D'autres ont surgi dans le quartier Saint-Pierre. D'abord anonymes, leurs auteurs, M. Presseq et un collègue Pierre-Olivier Cochard, ont fini par tomber le masque, buzz sur les réseaux sociaux oblige.
L'idée est née un peu par hasard -- "on a trouvé ça marrant" sourit M. Presseq -- au détour d'une étude de la biodiversité sauvage menée quartier par quartier.
Elle faisait suite à un premier recensement entre 2004 et 2014 des plantes sauvages poussant à Toulouse, quelque 800 espèces répertoriées, dont 20% d'origine exotique, échappées des jardins ou parcs botaniques.
Les étiqueteurs se sont aussi inspirés de l'exemple d'une précédente graffeuse nantaise Frédérique Soulard.
Pour mieux faire réagir, le duo a choisi de jouer sur les mots. Exit les appellations latines au profit des dénominations communes, de préférence poétiques ou évocatrices: ruines de Rome, renouée des oiseaux, ou pariétaire de Judée.
- "Laisser pousser" -
"L'idée de nommer c'est très scientifique, en sciences, il faut toujours mettre des noms", explique M. Pesseq.
L'opération, espère-t-il, doit inciter les gens à "laisser pousser ces plantes plutôt que de se dire qu'il faut s'en débarrasser".
"C'est le bon moment" pour une telle initiative, car avec l'interdiction entrée en vigueur des désherbages au pesticide dans les municipalités, la flore sauvage peut espérer échapper à l'éradication, relève-t-il.
"C'est quand même une super chance d'avoir sur nos trottoirs des espèces qui poussent toutes seules, sans entretien, le minimum serait d'y faire attention".
Surtout avec des villes en pleine surchauffe: "on peut faire toutes les canopées qu'on veut, si on perd le végétal au sol cela ne sert à rien, ce sont les surfaces enherbées qui luttent contre le réchauffement".
Et de citer le pourpier maraîcher, "une plante qui fait un couvre-sol génial sans aucun arrosage", ou la renouée des oiseaux "qui s'adapte au piétinement".

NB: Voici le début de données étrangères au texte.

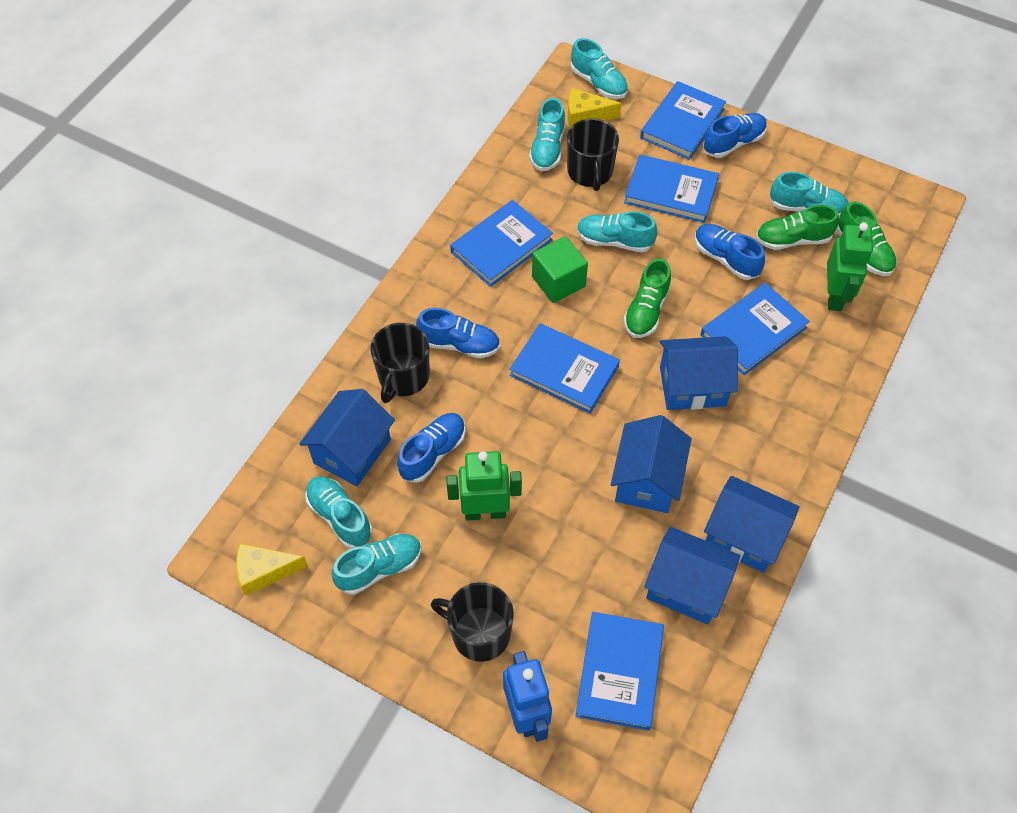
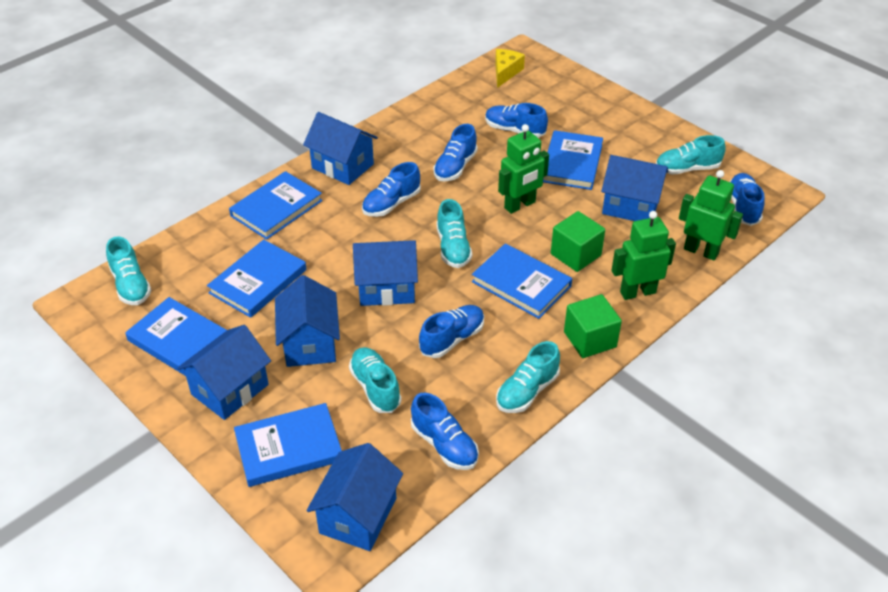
black mug: 3 -> 0
blue house: 5 -> 6
blue robot: 1 -> 0
blue shoe: 4 -> 6
green cube: 1 -> 2
green robot: 2 -> 3
green shoe: 3 -> 0
turquoise shoe: 6 -> 5
yellow cheese: 2 -> 1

M. Pesseq livre aussi sa surprise d'avoir découvert autant d'arbres en devenir, resemés naturellement grâce notamment au travail de dispersion des oiseaux urbains.
"Si on laissait Toulouse évoluer sans les humains, la ville serait recouverte de figuiers", s'enthousiasme-t-il. En attendant, "on pourrait déjà se nourrir de pêches et d'amandes en sillonnant les périphériques à la fin de l'été".

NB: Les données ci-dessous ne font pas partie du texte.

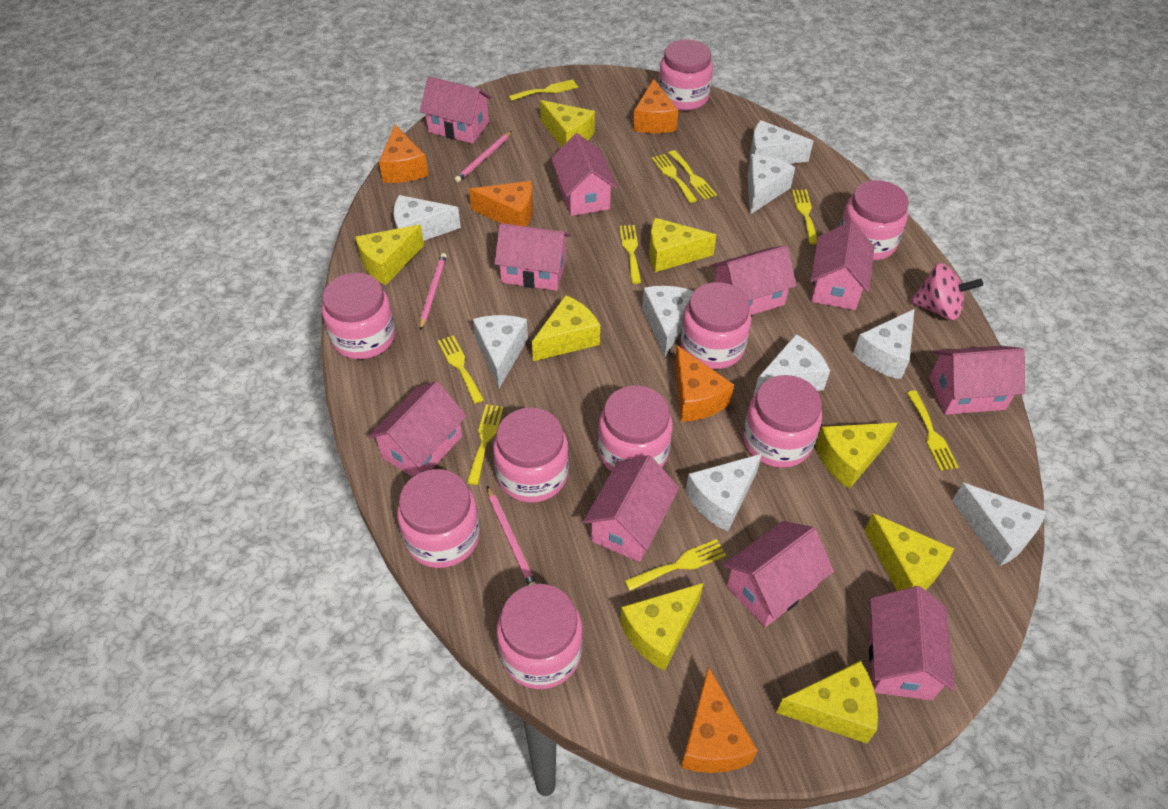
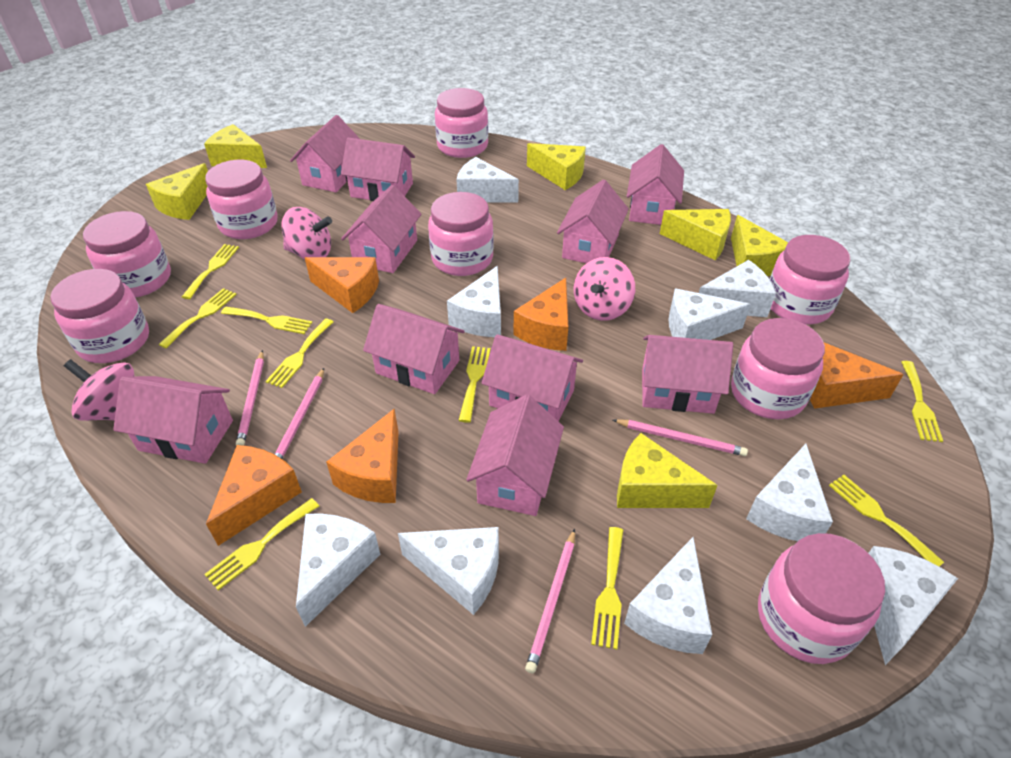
pink jar: 9 -> 8
pink pencil: 3 -> 4
pink spinning top: 1 -> 3
yellow cheese: 8 -> 6

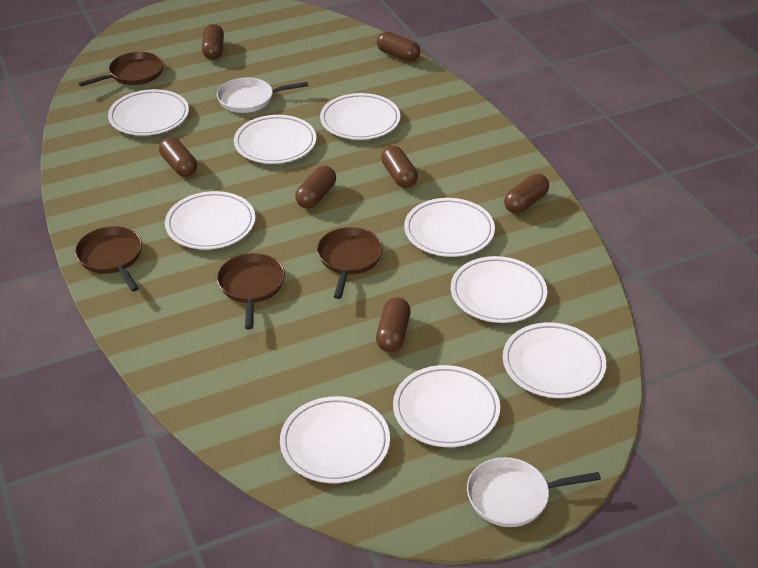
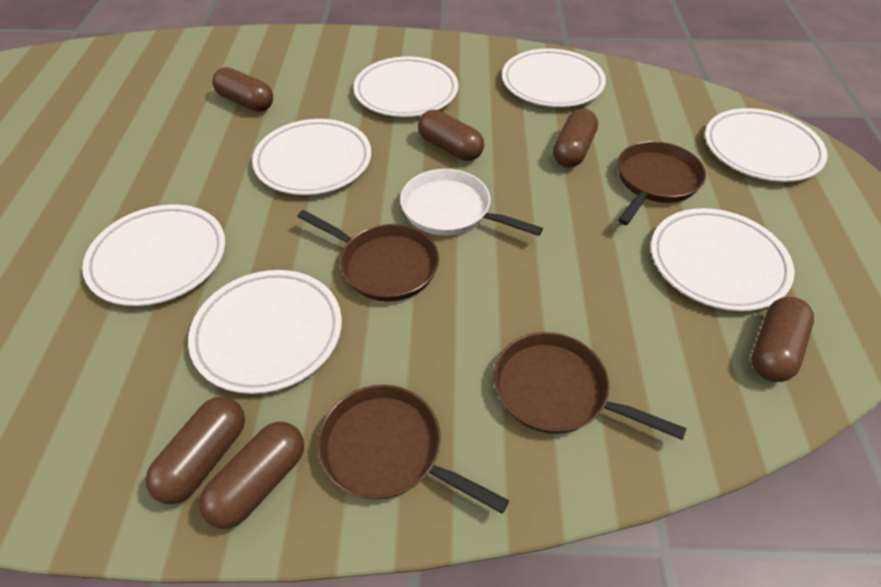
brown capsule: 7 -> 6
white pan: 2 -> 1
white plate: 9 -> 7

Ce qui irait dans le sens de l'histoire pour ce botaniste de 45 ans, qui voit "arriver une humanité où les végétaux d'ornement seront remplacés par des végétaux utiles".
- Passion carnivore -
Les coups de craie, "un matériau choisi parce que totalement biodégradable", ne sont qu'une des manifestations de sa passion pour le végétal.

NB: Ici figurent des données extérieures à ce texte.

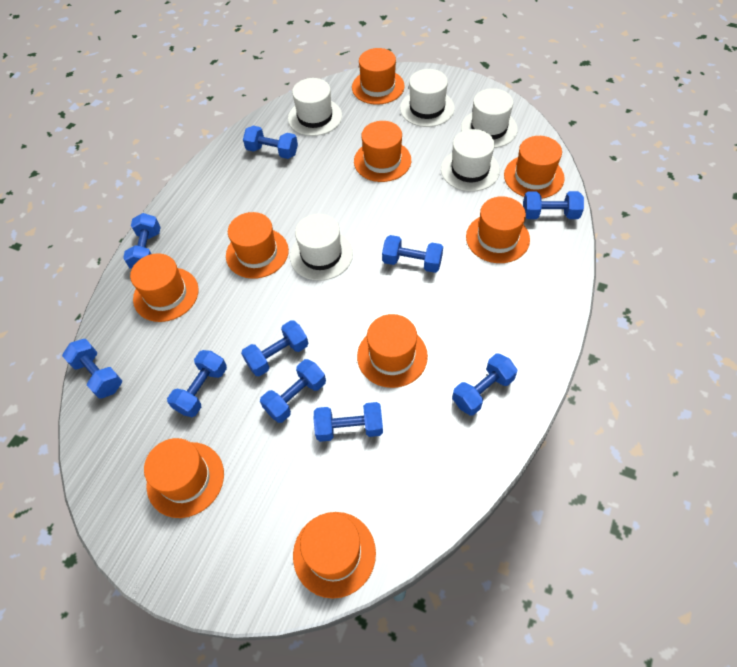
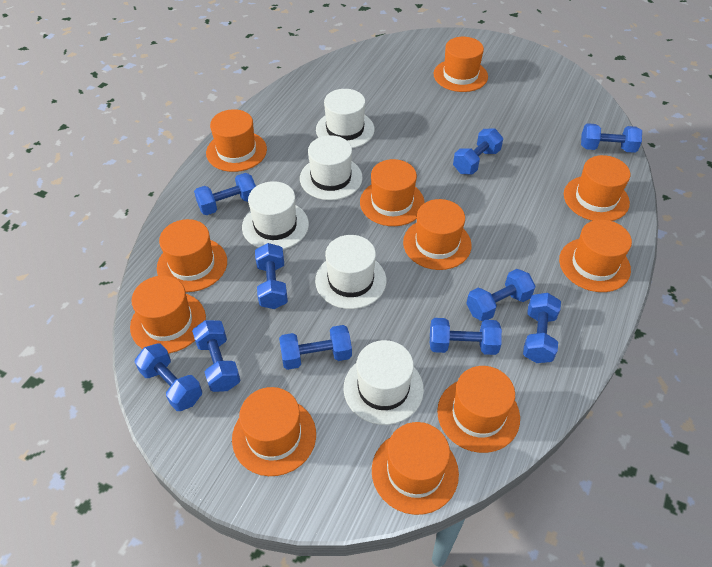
orange hat: 9 -> 11

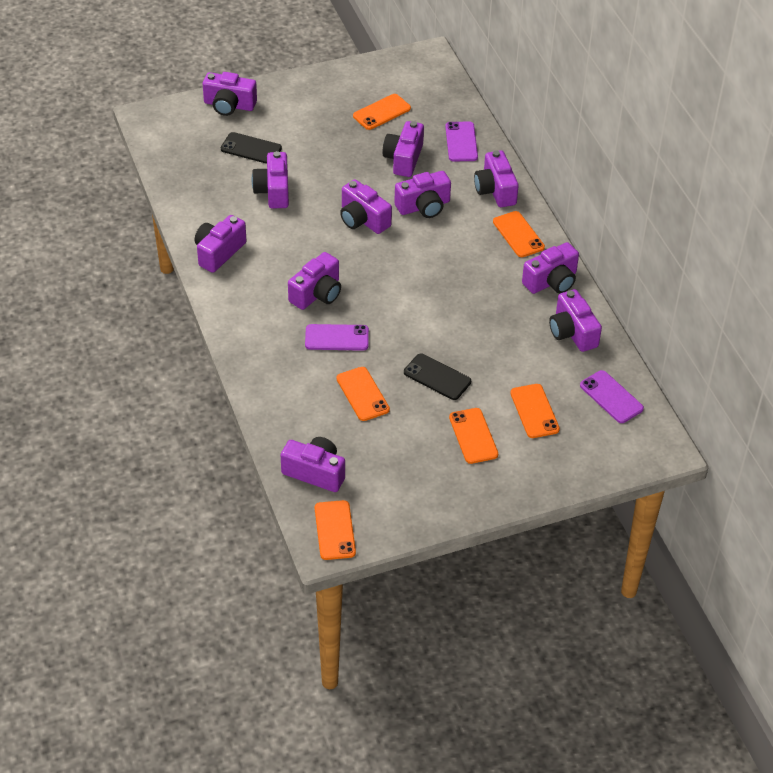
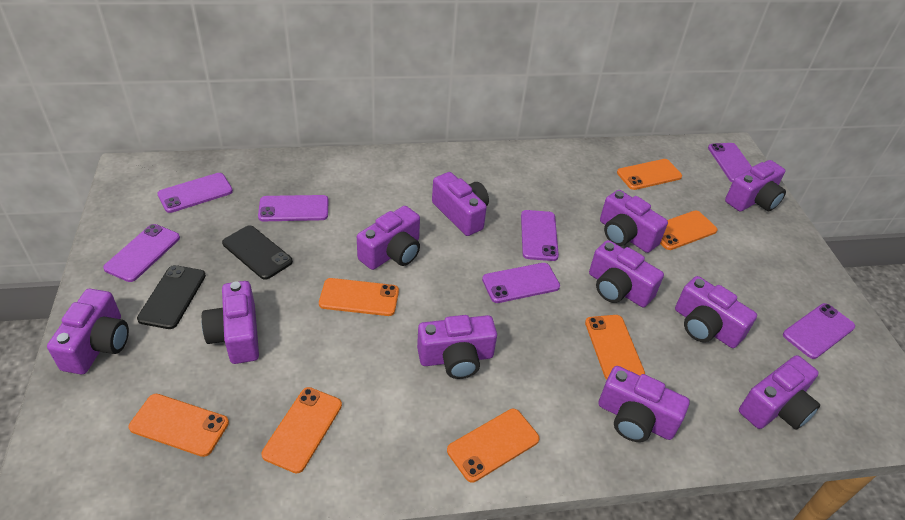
orange phone: 6 -> 7
purple phone: 3 -> 7

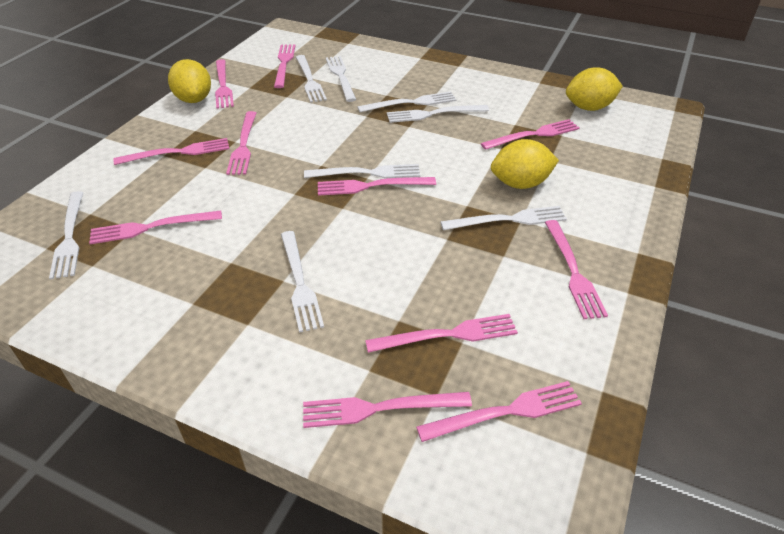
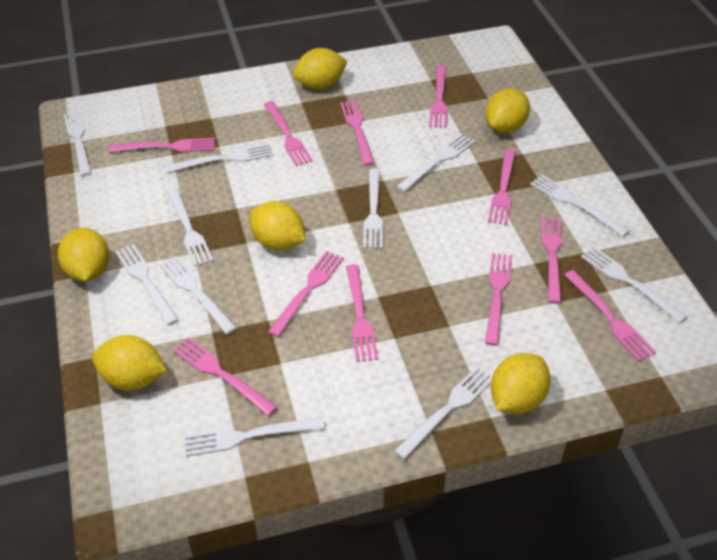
white fork: 8 -> 11
yellow lemon: 3 -> 6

Le coup de foudre date de juste après son bac, quand il voit pour la première fois des plantes carnivores dans une exposition. Il renonce dans la foulée à des études d'ingénieur mécanique, au profit de la botanique puis de l'agronomie tropicale, qu'il pratique en Thaïlande puis au Congo Brazzaville pour le compte de la FAO.
"Pas trop média", l'écho rencontré par l'opération lui a plutôt donné envie, comme à son complice, de passer à autre chose.
"D'un autre côté le meilleur moyen de communiquer autour de la nature c'est peut-être celui-là, de trouver des moyens de com originaux qui perturbent un peu les gens dans leur quotidien et restent accessibles, gratuits".
Pour l'heure, il réfléchit à une "expérience" à mener avec les services municipaux: "chercher des espèces qui ne gênent personne et n'entravent pas la circulation, les laisser pousser, et voir ce que ça donne".